As managing editor of the old Bayshore Independent, my multitude of duties included setting up our local sports section every week. The towns we covered all had children’s sports leagues and parents demanded detailed coverage. They rang my phone off the hook to make sure I gave due prominence to their offspring’s athletic feats.They also sent written reports of the week’s games… which I had to rewrite.
Most of these reports were written by parents who wanted their kids to be recognized as sports stars. So-and-so scored another hat trick! Little Bobby “the Italian Stallion” Beamish–the nickname was repeated numerous times–had an assist! Andy Kabonga led the Hooterville Hotspurs to another triumph!

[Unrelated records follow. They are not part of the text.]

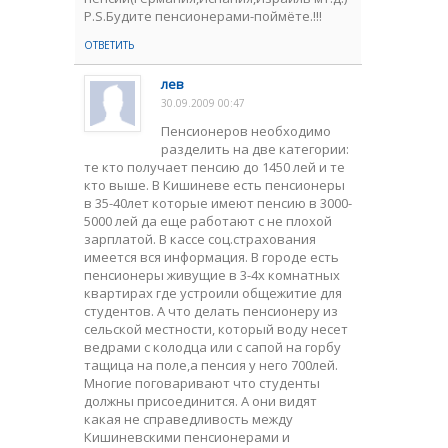
Р.S.Будите пенсионерами-поймёте.!!!
ОТВЕТИТЬ
лев
30.09.2009 00:47
Пенсионеров необходимо
разделить на две категории:
те кто получает пенсию до 1450 лей и те
кто выше. В Кишиневе есть пенсионеры
в 35-40лет которые имеют пенсию в 3000-
5000 лей да еще работают с не плохой
зарплатой. В кассе соц.страхования
имеется вся информация. В городе есть
пенсионеры живущие в 3-4х комнатных
квартирах где устроили общежитие для
студентов. А что делать пенсионеру из
сельской местности, который воду несет
ведрами с колодца или с сапой на горбу
тащица на поле,а пенсия у него 700лей.
Многие поговаривают что студенты
должны присоединится. А они видят
какая не справедливость между
Кишиневскими пенсионерами и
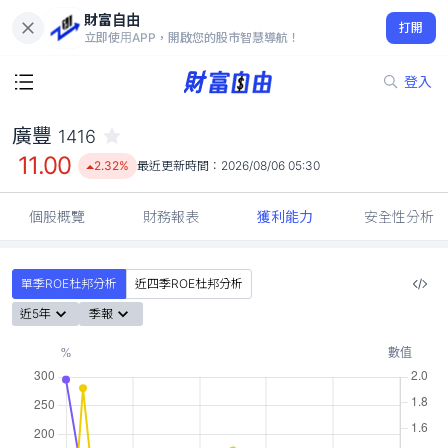
財富自由
廣豐 1416
打開
11.00
2.32%
立即使用APP，開啟您的股市智慧導航！
登入
廣豐
1416
11.00
2.32%
最近更新時間：
2026/08/06 05:30
個股概覽
財務報表
獲利能力
安全性分析
單季ROE杜邦分析
近四季ROE杜邦分析
近5年
季報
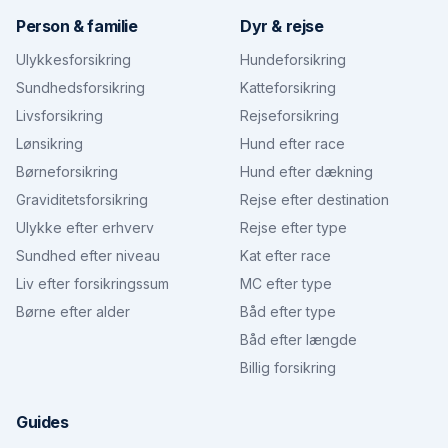
Person & familie
Dyr & rejse
Ulykkesforsikring
Hundeforsikring
Sundhedsforsikring
Katteforsikring
Livsforsikring
Rejseforsikring
Lønsikring
Hund efter race
Børneforsikring
Hund efter dækning
Graviditetsforsikring
Rejse efter destination
Ulykke efter erhverv
Rejse efter type
Sundhed efter niveau
Kat efter race
Liv efter forsikringssum
MC efter type
Børne efter alder
Båd efter type
Båd efter længde
Billig forsikring
Guides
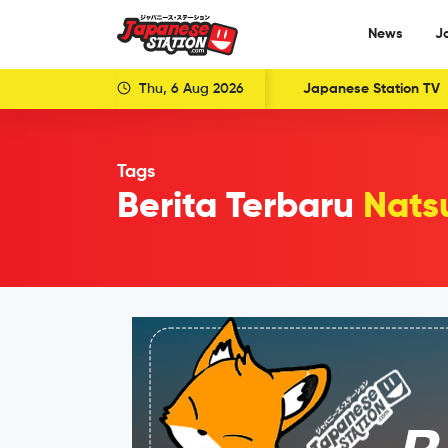
News
J
Thu, 6 Aug 2026
Japanese Station TV
Tags
Berita Terbaru
Nats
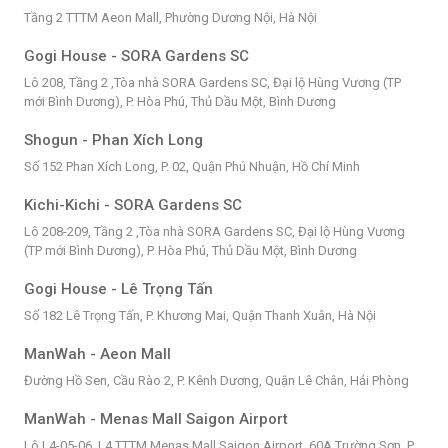
Tầng 2 TTTM Aeon Mall, Phường Dương Nội, Hà Nội
Gogi House - SORA Gardens SC
Lô 208, Tầng 2 ,Tòa nhà SORA Gardens SC, Đại lộ Hùng Vương (TP
mới Bình Dương), P. Hòa Phú, Thủ Dầu Một, Bình Dương
Shogun - Phan Xích Long
Số 152 Phan Xích Long, P. 02, Quận Phú Nhuận, Hồ Chí Minh
Kichi-Kichi - SORA Gardens SC
Lô 208-209, Tầng 2 ,Tòa nhà SORA Gardens SC, Đại lộ Hùng Vương
(TP mới Bình Dương), P. Hòa Phú, Thủ Dầu Một, Bình Dương
Gogi House - Lê Trọng Tấn
Số 182 Lê Trọng Tấn, P. Khương Mai, Quận Thanh Xuân, Hà Nội
ManWah - Aeon Mall
Đường Hồ Sen, Cầu Rào 2, P. Kênh Dương, Quận Lê Chân, Hải Phòng
ManWah - Menas Mall Saigon Airport
Lô L4-05-06, L4 TTTM Menas Mall Saigon Airport, 60A Trường Sơn, P.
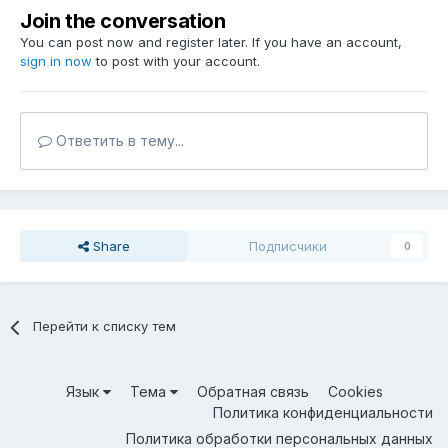
Join the conversation
You can post now and register later. If you have an account,
sign in now
to post with your account.
Ответить в тему...
Share
Подписчики
0
Перейти к списку тем
Язык
Тема
Обратная связь
Cookies
Политика конфиденциальности
Политика обработки персональных данных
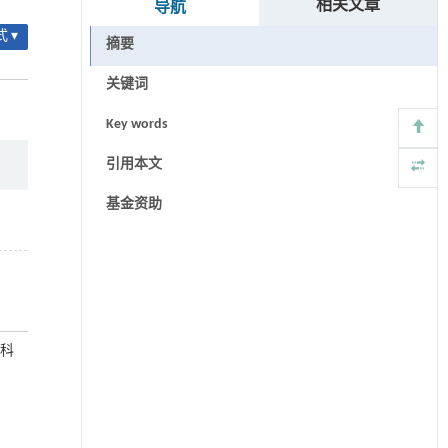
相关文章
导航
 ▾
摘要
关键词
Key words
引用本文
基金资助
东科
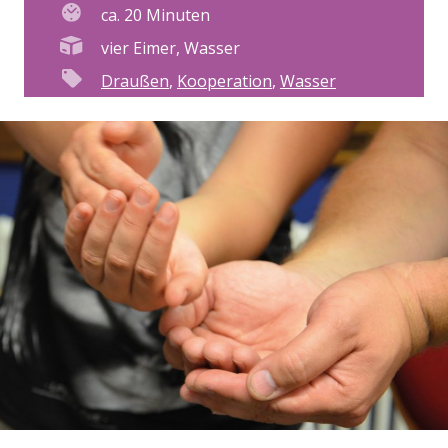
ca. 20 Minuten
vier Eimer, Wasser
Draußen
,
Kooperation
,
Wasser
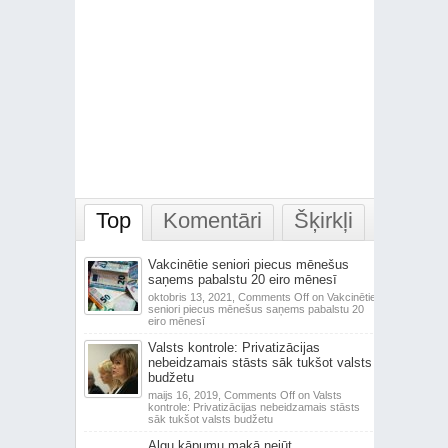
Top
Komentāri
Šķirkļi
Vakcinētie seniori piecus mēnešus
saņems pabalstu 20 eiro mēnesī
oktobris 13, 2021,
Comments Off
on Vakcinētie
seniori piecus mēnešus saņems pabalstu 20
eiro mēnesī
Valsts kontrole: Privatizācijas
nebeidzamais stāsts sāk tukšot valsts
budžetu
maijs 16, 2019,
Comments Off
on Valsts
kontrole: Privatizācijas nebeidzamais stāsts
sāk tukšot valsts budžetu
Algu kāpumu makā nejūt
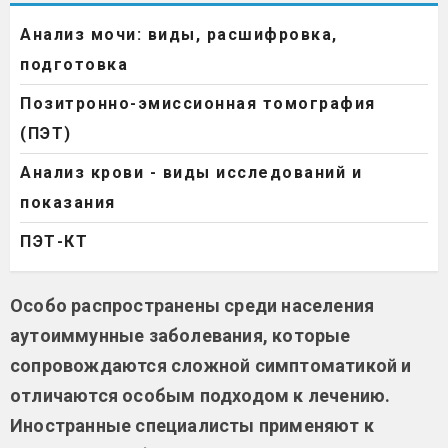
Анализ мочи: виды, расшифровка,
подготовка
Позитронно-эмиссионная томография
(ПЭТ)
Анализ крови - виды исследований и
показания
ПЭТ-КТ
Особо распространены среди населения
аутоиммунные заболевания, которые
сопровождаются сложной симптоматикой и
отличаются особым подходом к лечению.
Иностранные специалисты применяют к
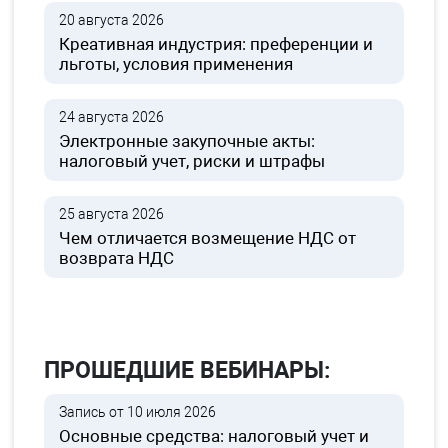
20 августа 2026
Креативная индустрия: преференции и
льготы, условия применения
24 августа 2026
Электронные закупочные акты:
налоговый учет, риски и штрафы
25 августа 2026
Чем отличается возмещение НДС от
возврата НДС
ПРОШЕДШИЕ ВЕБИНАРЫ:
Запись от 10 июля 2026
Основные средства: налоговый учет и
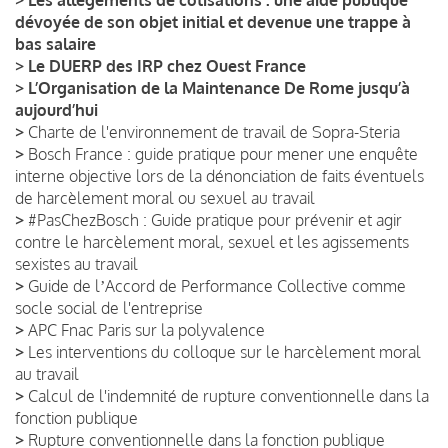
dévoyée de son objet initial et devenue une trappe à
bas salaire
>
Le DUERP des IRP chez Ouest France
>
L’Organisation de la Maintenance De Rome jusqu’à
aujourd’hui
>
Charte de l'environnement de travail de Sopra-Steria
>
Bosch France : guide pratique pour mener une enquête
interne objective lors de la dénonciation de faits éventuels
de harcèlement moral ou sexuel au travail
>
#PasChezBosch : Guide pratique pour prévenir et agir
contre le harcèlement moral, sexuel et les agissements
sexistes au travail
>
Guide de lʼAccord de Performance Collective comme
socle social de l'entreprise
>
APC Fnac Paris sur la polyvalence
>
Les interventions du colloque sur le harcèlement moral
au travail
>
Calcul de l'indemnité de rupture conventionnelle dans la
fonction publique
>
Rupture conventionnelle dans la fonction publique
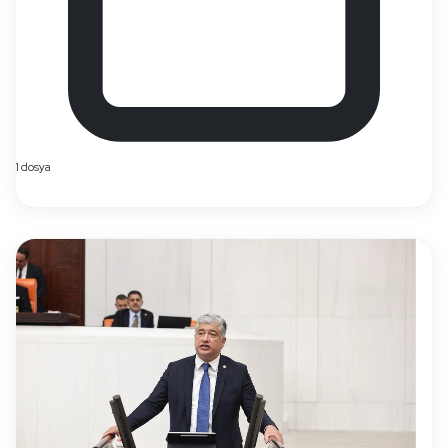
1 dosya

Some of these kids were playing in several leagues at once–like it was a job or something–and any mention of them that I failed to make instantly provoked an angry phone call. I began to form an impression that none of these children ever just played a game for fun. I wondered if mere fun was ever part of it. Heaven help me if I left out a game. Parents must have scanned our sports pages with a fierce intensity.
I don’t miss this job. Mary Gesundheit smashed a double in tee-ball! She is surely destined for stardom!
My wife, who was the bookkeeper there, used to call me up pretending to be an angry parent whose child’s hat trick had not been given all the praise it should have had. She liked the way I mindlessly went into my spiel about how sorry I am but we can’t always find space for every single nuance of every single game, etc. Then I’d realize she was pranking me, oh, fap.